Mr Pearson said Indigenous Australians were the most imprisoned people in the world per capita, which was deemed correct according to a fact check by The Conversation.
“The engine for the production of these detainees in juvenile detention and prison, the engine, ultimately is failed schooling,” he said.
“The direct correlation between kids who can’t read and the kids who are in jail.”
Mr Pearson said the Queensland education system had a “long, long, long way” to go.
“These remote Indigenous schools are the poorest in the country,” he said.
“I see no sign that there’s any kind of serious strategy to turn that situation around.”
Indigenous people make up 4 per cent of the total population in Queensland, according to the latest Census data.
But they make up two-thirds of the children locked up, according to an Amnesty International Report, and 32 per cent of the population in adult jails, according to the ABS.
It comes after Mr Pearson’s Good to Great Schools pulled out of running Aurukun State School in November 2016, leaving it to the Education Department.
Aurukun State School was closed briefly in 2016 after staff were threatened, with allegations the principal was attacked by a group of teenagers, and teachers evacuated.

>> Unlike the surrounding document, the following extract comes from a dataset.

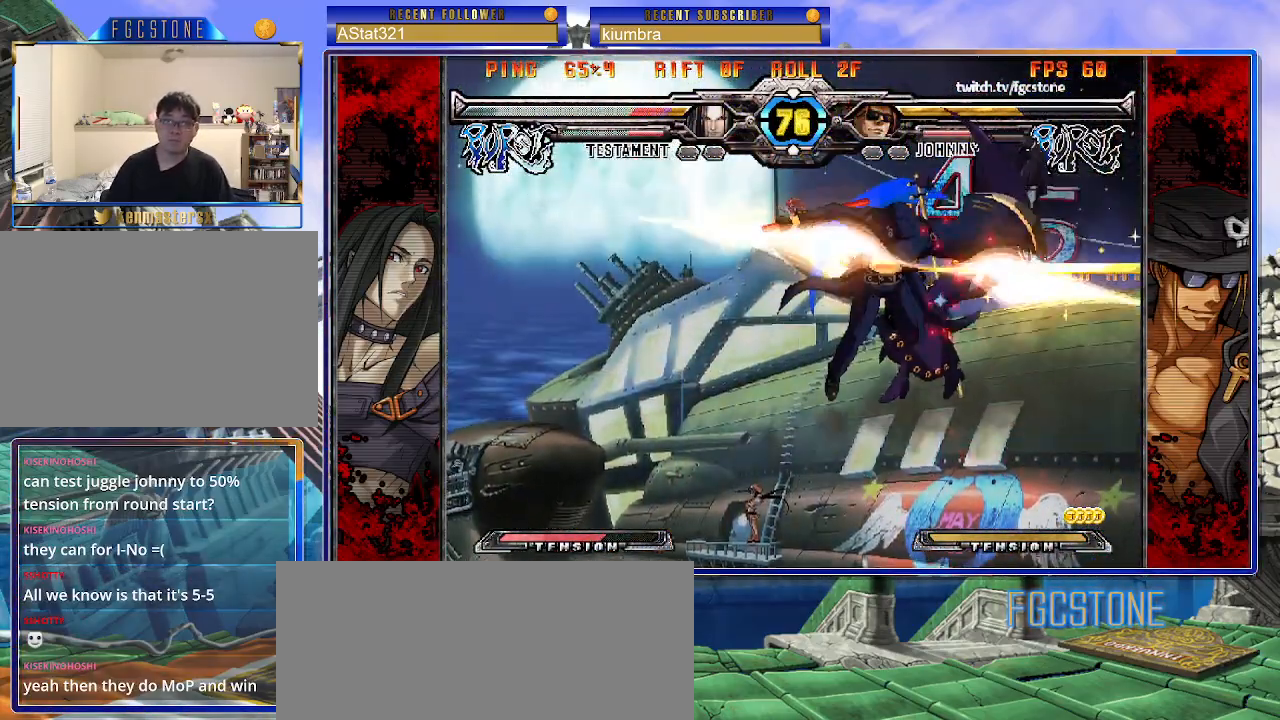
{"buttons": ["HS"], "left_stick": "center", "events": [[17, "HS", "up"], [83, "left_stick", "down-left"], [167, "left_stick", "down-right"], [317, "left_stick", "down-left"], [383, "left_stick", "right"], [450, "HS", "down"], [483, "left_stick", "center"]]}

In February, an audit office report found Education Department staff overstated how many students were enrolled at the Aurukun school due to incorrect interpretation of policies and poor record-keeping.
Asked at the Queensland Media Club whether he wanted to re-engage with the Aurukun school, Mr Pearson said he did.
“It’s the great heartbreak of my life losing that school,” he said.
“I’m not in public life to lose things like that – those children are my most precious anxiety.
“I don’t believe (Education Minister) Kate Jones and (Education Department director-general) Jim Watterston have done the right thing by those children.
“So yes, I harbour that hope and dream. Not for my sake, but for theirs.”
Mr Pearson said he did not believe the outcome for the school was fair.
“Essentially that school got shut down for a law-and-order problem down the street,” he said.
But Mr Pearson did not answer a question on whether he would write to Education Minister Kate Jones asking to teach his program at Aurukun again.
“They know our position on that,” he said.
“I think that this whole question of fixing up the schools in remote areas is still a big agenda for us.”
An agreement is in place between Good to Great Schools for Coen and Hope schools.
Ms Jones said positive change was being seen in the Aurukun community, starting at the school.
She said the government had introduced Years 7 to 12 at the school.
“While students still have the option of undertaking secondary education at boarding schools, those who are not ready to leave their community can now continue at Aurukun State School with a flexible learning program,” she said.
“This is what the community asked for.
“This approach has proved successful with 47 students now enrolled and engaged in secondary studies at the school.”
Ms Jones said the school focused on individual case management, working closely with families to support students into study, training or work.
?Mr Watterston said the Department only resumed full control of Aurukun school after Mr Pearson advised Good to Great Schools would cease further support to the school from 2017.
He said the school had a thriving new P&C committee and a first-language curriculum in the Wik language was developed and implemented within the community.
“While direct instruction remains in reading and spelling, there is now a strong alignment to students learning under the Australian curriculum,” Mr Watterston said.